U.S. District Judge Judge Josephine Staton recently ruled that the Second Amendment’s existence does not justify the legality of semiautomatic “killing machines” in California.
This ruling came in response to a California Rifle and Pistol Association (CRPA) lawsuit against the state’s “assault weapons” ban.
AWR Hawkins reports that the CRPA originally “sought a summary judgement against the “assault weapons” ban on behalf of Plaintiff Steven Rupp.”
Stanton rejected the summary judgment request, describing “semiautomatic rifles with non-fixed magazines” as “killing machines” which “are essentially indistinguishable from M-16s.”

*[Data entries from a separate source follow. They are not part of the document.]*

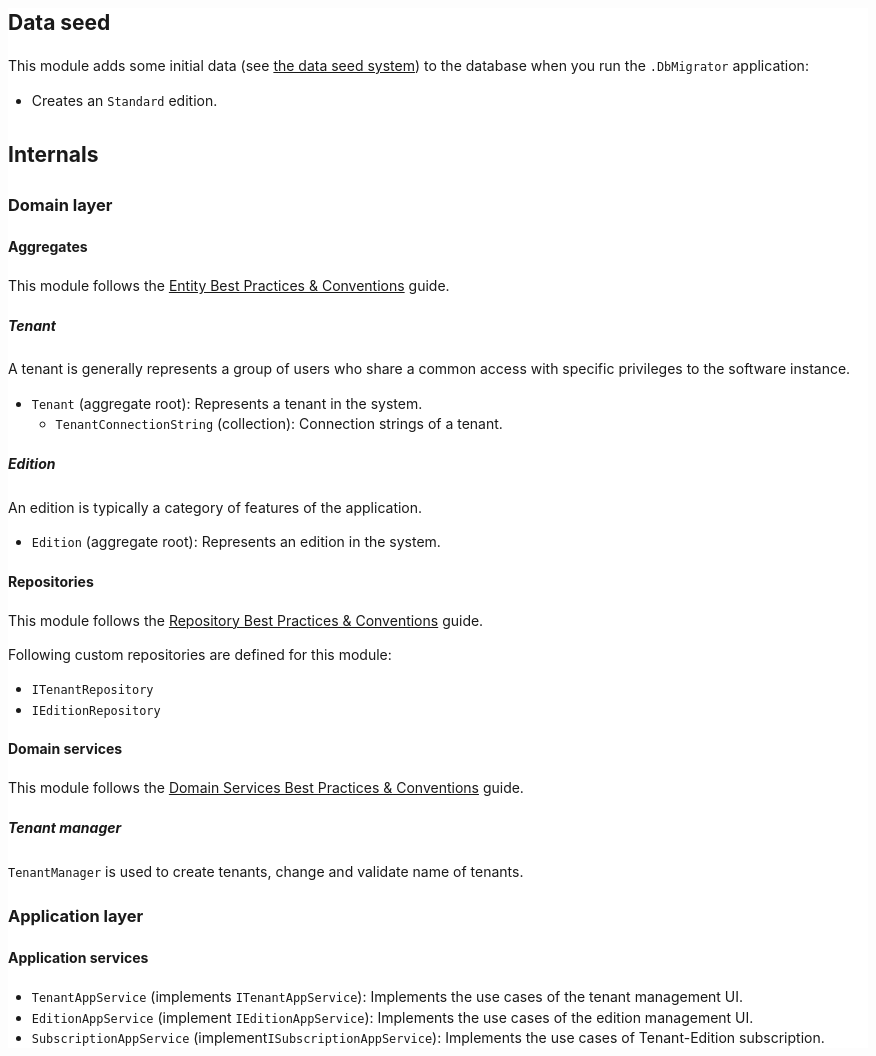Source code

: ## Data seed

This module adds some initial data (see [the data seed system](../framework/infrastructure/data-seeding.md)) to the database when you run the `.DbMigrator` application:

* Creates an `Standard` edition.

## Internals

### Domain layer

#### Aggregates

This module follows the [Entity Best Practices & Conventions](../framework/architecture/best-practices/entities.md) guide.

##### Tenant

A tenant is generally represents a group of users who share a common access with specific privileges to the software instance.

* `Tenant` (aggregate root): Represents a tenant in the system.
  * `TenantConnectionString` (collection): Connection strings of a tenant.

##### Edition

An edition is typically a category of features of the application.

* `Edition` (aggregate root): Represents an edition in the system.

#### Repositories

This module follows the [Repository Best Practices & Conventions](../framework/architecture/best-practices/repositories.md) guide.

Following custom repositories are defined for this module:

* `ITenantRepository`
* `IEditionRepository`

#### Domain services

This module follows the [Domain Services Best Practices & Conventions](../framework/architecture/best-practices/domain-services.md) guide.

##### Tenant manager

`TenantManager` is used to create tenants, change and validate name of tenants.

### Application layer

#### Application services

* `TenantAppService` (implements `ITenantAppService`): Implements the use cases of the tenant management UI.
* `EditionAppService` (implement `IEditionAppService`): Implements the use cases of the edition management UI.
* `SubscriptionAppService` (implement`ISubscriptionAppService`): Implements the use cases of Tenant-Edition subscription.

What Stanton gets wrong is that M-16s are fully automatic firearms, while AR-15s are semiautomatic rifles. Stanton’s reasoning mirrors California Attorney General Xavier Becerra, who said that “[a]ssault rifles may be banned because they are, like the M-16, ‘weapons that are most useful in military service’; and ‘they are also not “in common use” for lawful purposes like self-defense.’”
Since the Parkland shooting in 2018, the AR-15 has become the whipping boy for the gun control crowd.
However, the fears surrounding the AR-15 are misguided. In 2017, all types of rifles were involved in the deaths of 403 people. This was a year when approximately 15,000 people were murdered, this includes both firearms and non-firearms related deaths.
Despite its perceived danger, the AR-15 only accounted for 173 deaths in mass shootings from 2007 to 2017.